Report every line of the records that includes the word "stato".
════════════════════
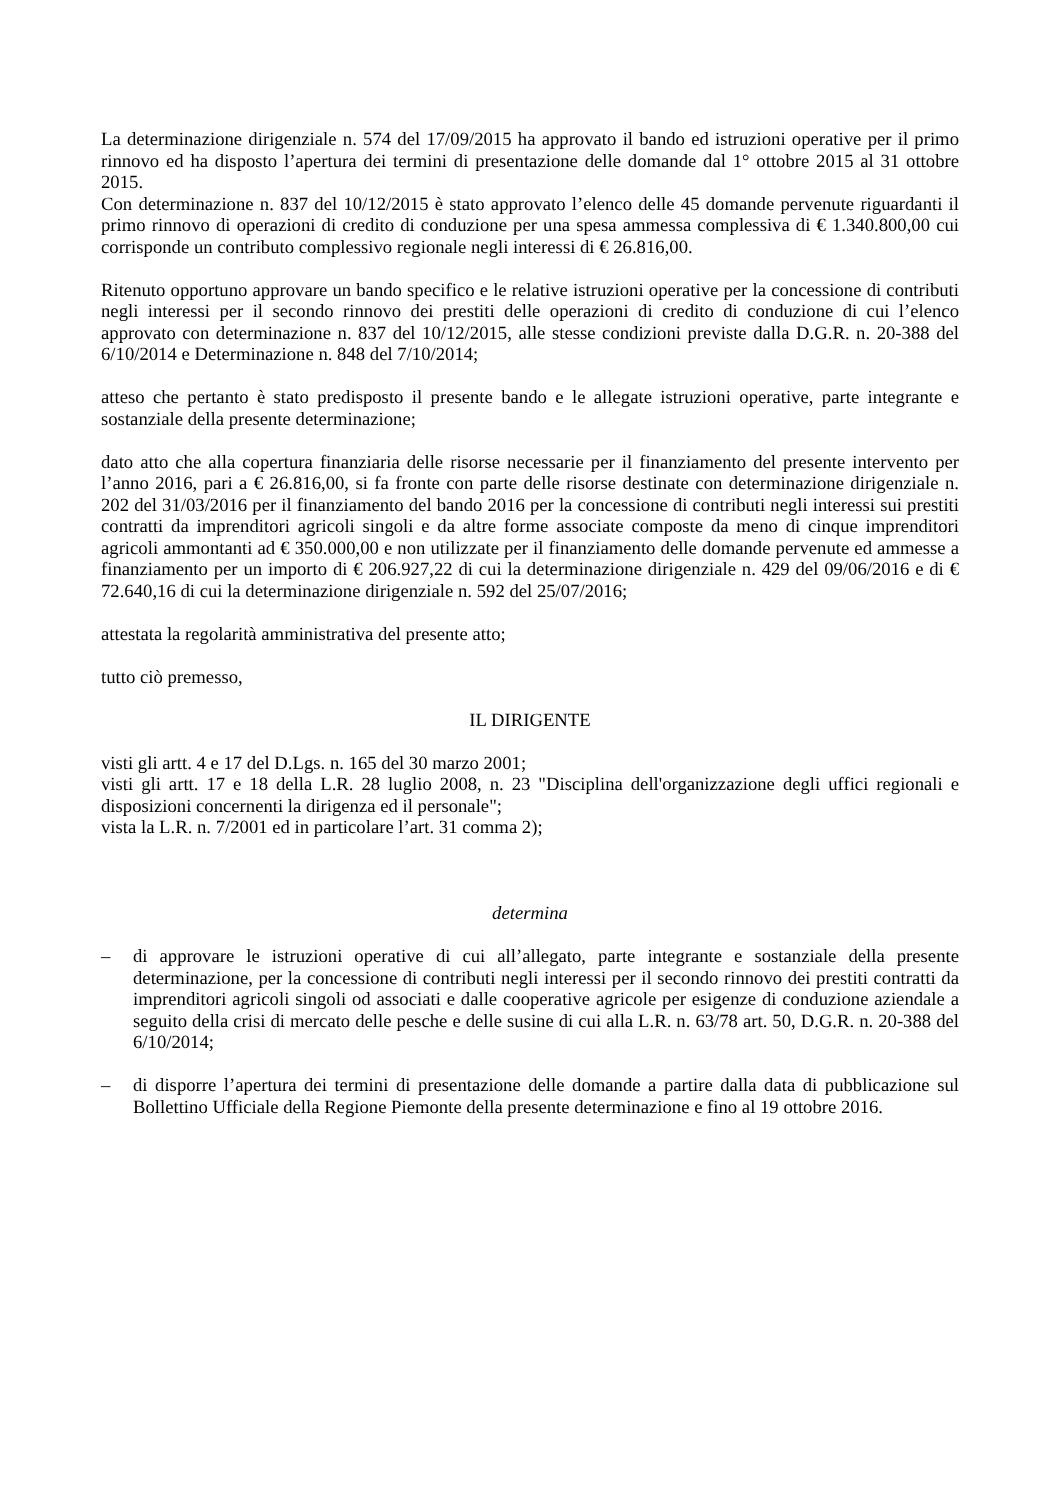La determinazione dirigenziale n. 574 del 17/09/2015 ha approvato il bando ed istruzioni operative per il primo rinnovo ed ha disposto l’apertura dei termini di presentazione delle domande dal 1° ottobre 2015 al 31 ottobre 2015.
Con determinazione n. 837 del 10/12/2015 è stato approvato l’elenco delle 45 domande pervenute riguardanti il primo rinnovo di operazioni di credito di conduzione per una spesa ammessa complessiva di € 1.340.800,00 cui corrisponde un contributo complessivo regionale negli interessi di € 26.816,00.
Ritenuto opportuno approvare un bando specifico e le relative istruzioni operative per la concessione di contributi negli interessi per il secondo rinnovo dei prestiti delle operazioni di credito di conduzione di cui l’elenco approvato con determinazione n. 837 del 10/12/2015, alle stesse condizioni previste dalla D.G.R. n. 20-388 del 6/10/2014 e Determinazione n. 848 del 7/10/2014;
atteso che pertanto è stato predisposto il presente bando e le allegate istruzioni operative, parte integrante e sostanziale della presente determinazione;
dato atto che alla copertura finanziaria delle risorse necessarie per il finanziamento del presente intervento per l’anno 2016, pari a € 26.816,00, si fa fronte con parte delle risorse destinate con determinazione dirigenziale n. 202 del 31/03/2016 per il finanziamento del bando 2016 per la concessione di contributi negli interessi sui prestiti contratti da imprenditori agricoli singoli e da altre forme associate composte da meno di cinque imprenditori agricoli ammontanti ad € 350.000,00 e non utilizzate per il finanziamento delle domande pervenute ed ammesse a finanziamento per un importo di € 206.927,22 di cui la determinazione dirigenziale n. 429 del 09/06/2016 e di € 72.640,16 di cui la determinazione dirigenziale n. 592 del 25/07/2016;
attestata la regolarità amministrativa del presente atto;
tutto ciò premesso,
IL DIRIGENTE
visti gli artt. 4 e 17 del D.Lgs. n. 165 del 30 marzo 2001;
visti gli artt. 17 e 18 della L.R. 28 luglio 2008, n. 23 "Disciplina dell'organizzazione degli uffici regionali e disposizioni concernenti la dirigenza ed il personale";
vista la L.R. n. 7/2001 ed in particolare l’art. 31 comma 2);
determina
– di approvare le istruzioni operative di cui all’allegato, parte integrante e sostanziale della presente determinazione, per la concessione di contributi negli interessi per il secondo rinnovo dei prestiti contratti da imprenditori agricoli singoli od associati e dalle cooperative agricole per esigenze di conduzione aziendale a seguito della crisi di mercato delle pesche e delle susine di cui alla L.R. n. 63/78 art. 50, D.G.R. n. 20-388 del 6/10/2014;
– di disporre l’apertura dei termini di presentazione delle domande a partire dalla data di pubblicazione sul Bollettino Ufficiale della Regione Piemonte della presente determinazione e fino al 19 ottobre 2016.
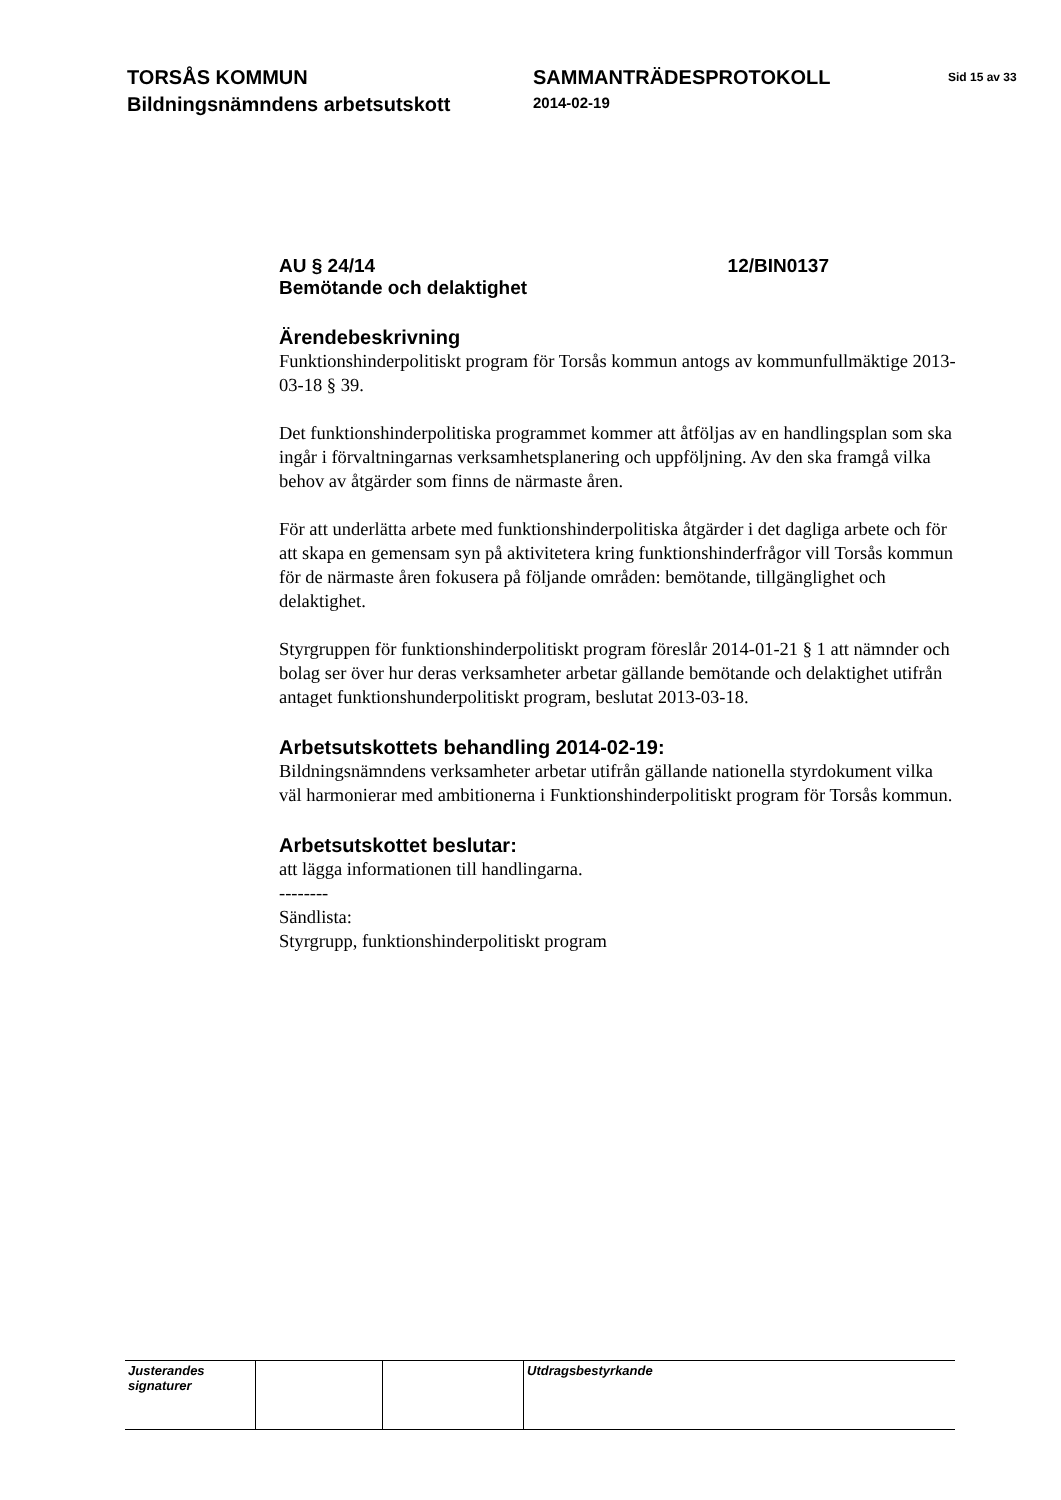TORSÅS KOMMUN
Bildningsnämndens arbetsutskott
SAMMANTRÄDESPROTOKOLL
2014-02-19
Sid 15 av 33
AU § 24/14 12/BIN0137
Bemötande och delaktighet
Ärendebeskrivning
Funktionshinderpolitiskt program för Torsås kommun antogs av kommunfullmäktige 2013-03-18 § 39.
Det funktionshinderpolitiska programmet kommer att åtföljas av en handlingsplan som ska ingår i förvaltningarnas verksamhetsplanering och uppföljning. Av den ska framgå vilka behov av åtgärder som finns de närmaste åren.
För att underlätta arbete med funktionshinderpolitiska åtgärder i det dagliga arbete och för att skapa en gemensam syn på aktivitetera kring funktionshinderfrågor vill Torsås kommun för de närmaste åren fokusera på följande områden: bemötande, tillgänglighet och delaktighet.
Styrgruppen för funktionshinderpolitiskt program föreslår 2014-01-21 § 1 att nämnder och bolag ser över hur deras verksamheter arbetar gällande bemötande och delaktighet utifrån antaget funktionshunderpolitiskt program, beslutat 2013-03-18.
Arbetsutskottets behandling 2014-02-19:
Bildningsnämndens verksamheter arbetar utifrån gällande nationella styrdokument vilka väl harmonierar med ambitionerna i Funktionshinderpolitiskt program för Torsås kommun.
Arbetsutskottet beslutar:
att lägga informationen till handlingarna.
--------
Sändlista:
Styrgrupp, funktionshinderpolitiskt program
| Justerandes signaturer | | | Utdragsbestyrkande |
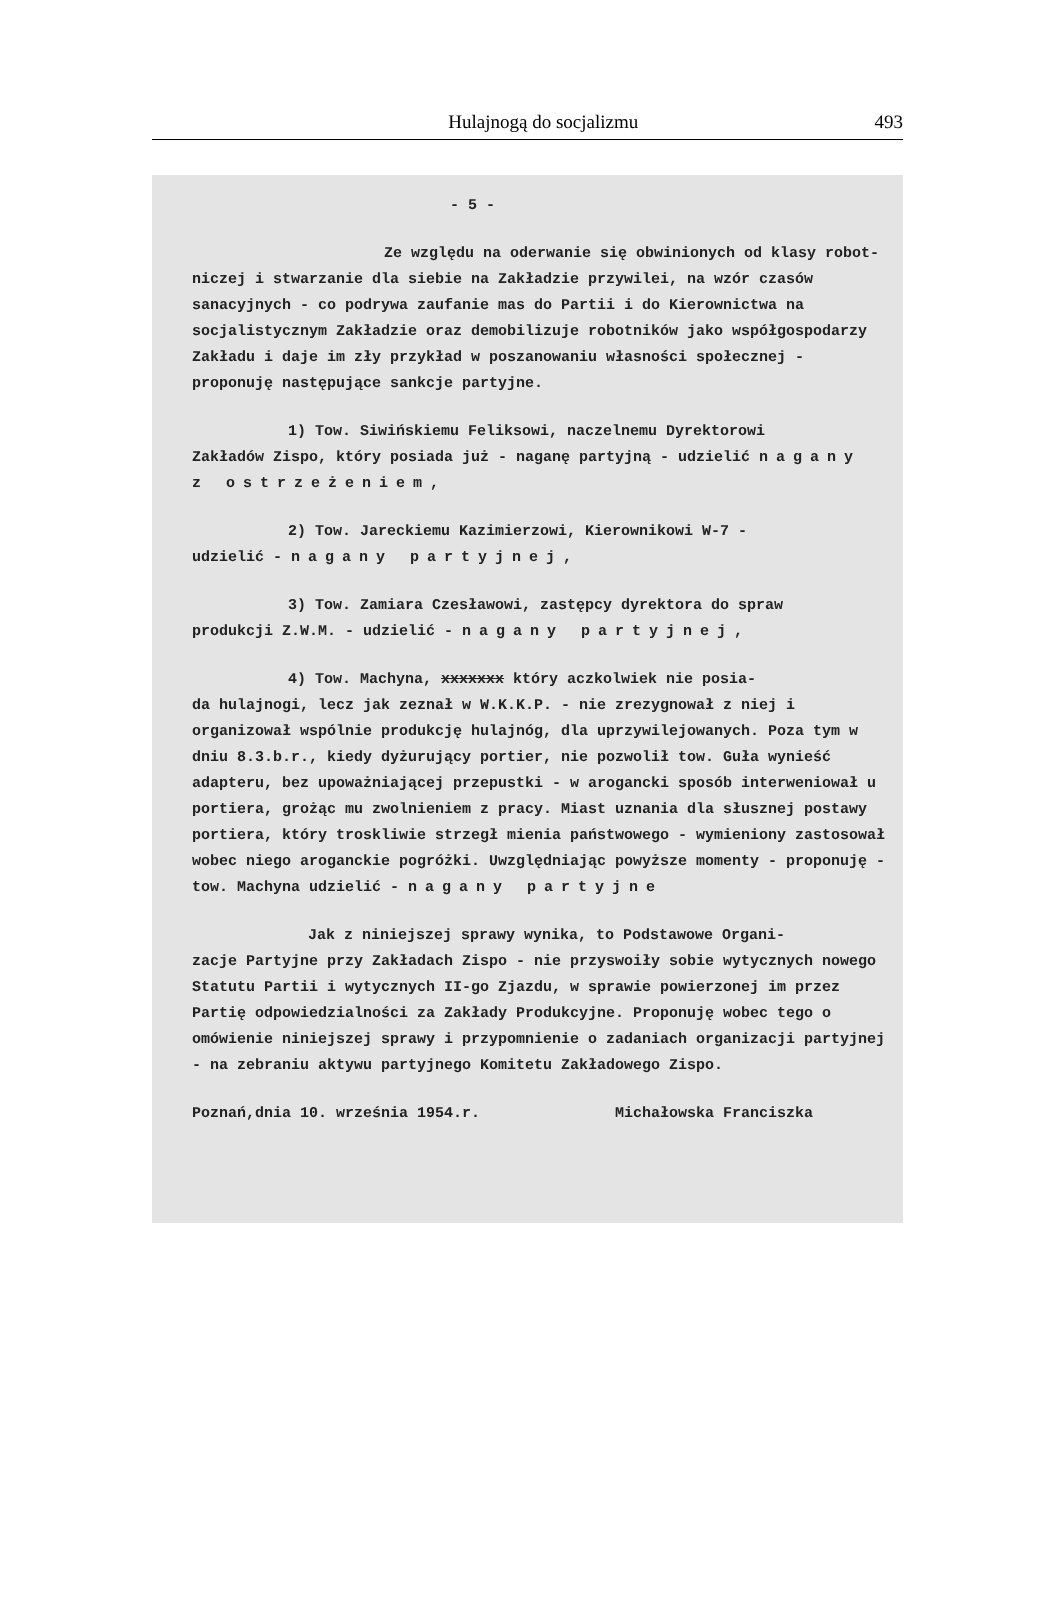Hulajnogą do socjalizmu 493
- 5 -
Ze względu na oderwanie się obwinionych od klasy robot-
niczej i stwarzanie dla siebie na Zakładzie przywilei, na wzór czasów sanacyjnych - co podrywa zaufanie mas do Partii i do Kierownictwa na socjalistycznym Zakładzie oraz demobilizuje robotników jako współgospodarzy Zakładu i daje im zły przykład w poszanowaniu własności społecznej - proponuję następujące sankcje partyjne.
1) Tow. Siwińskiemu Feliksowi, naczelnemu Dyrektorowi
Zakładów Zispo, który posiada już - naganę partyjną - udzielić nagany z ostrzeżeniem,
2) Tow. Jareckiemu Kazimierzowi, Kierownikowi W-7 -
udzielić - nagany partyjnej,
3) Tow. Zamiara Czesławowi, zastępcy dyrektora do spraw
produkcji Z.W.M. - udzielić - nagany partyjnej,
4) Tow. Machyna, xxxxxxx który aczkolwiek nie posia-
da hulajnogi, lecz jak zeznał w W.K.K.P. - nie zrezygnował z niej i organizował wspólnie produkcję hulajnóg, dla uprzywilejowanych. Poza tym w dniu 8.3.b.r., kiedy dyżurujący portier, nie pozwolił tow. Guła wynieść adapteru, bez upoważniającej przepustki - w arogancki sposób interweniował u portiera, grożąc mu zwolnieniem z pracy. Miast uznania dla słusznej postawy portiera, który troskliwie strzegł mienia państwowego - wymieniony zastosował wobec niego aroganckie pogróżki. Uwzględniając powyższe momenty - proponuję - tow. Machyna udzielić - nagany partyjne
Jak z niniejszej sprawy wynika, to Podstawowe Organi-
zacje Partyjne przy Zakładach Zispo - nie przyswoiły sobie wytycznych nowego Statutu Partii i wytycznych II-go Zjazdu, w sprawie powierzonej im przez Partię odpowiedzialności za Zakłady Produkcyjne. Proponuję wobec tego o omówienie niniejszej sprawy i przypomnienie o zadaniach organizacji partyjnej - na zebraniu aktywu partyjnego Komitetu Zakładowego Zispo.
Poznań,dnia 10. września 1954.r. Michałowska Franciszka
════════════════════
## Task response
Con determinazione n. 837 del 10/12/2015 è stato approvato l’elenco delle 45 domande pervenute riguardanti il primo rinnovo di operazioni di credito di conduzione per una spesa ammessa complessiva di € 1.340.800,00 cui corrisponde un contributo complessivo regionale negli interessi di € 26.816,00.
atteso che pertanto è stato predisposto il presente bando e le allegate istruzioni operative, parte integrante e sostanziale della presente determinazione;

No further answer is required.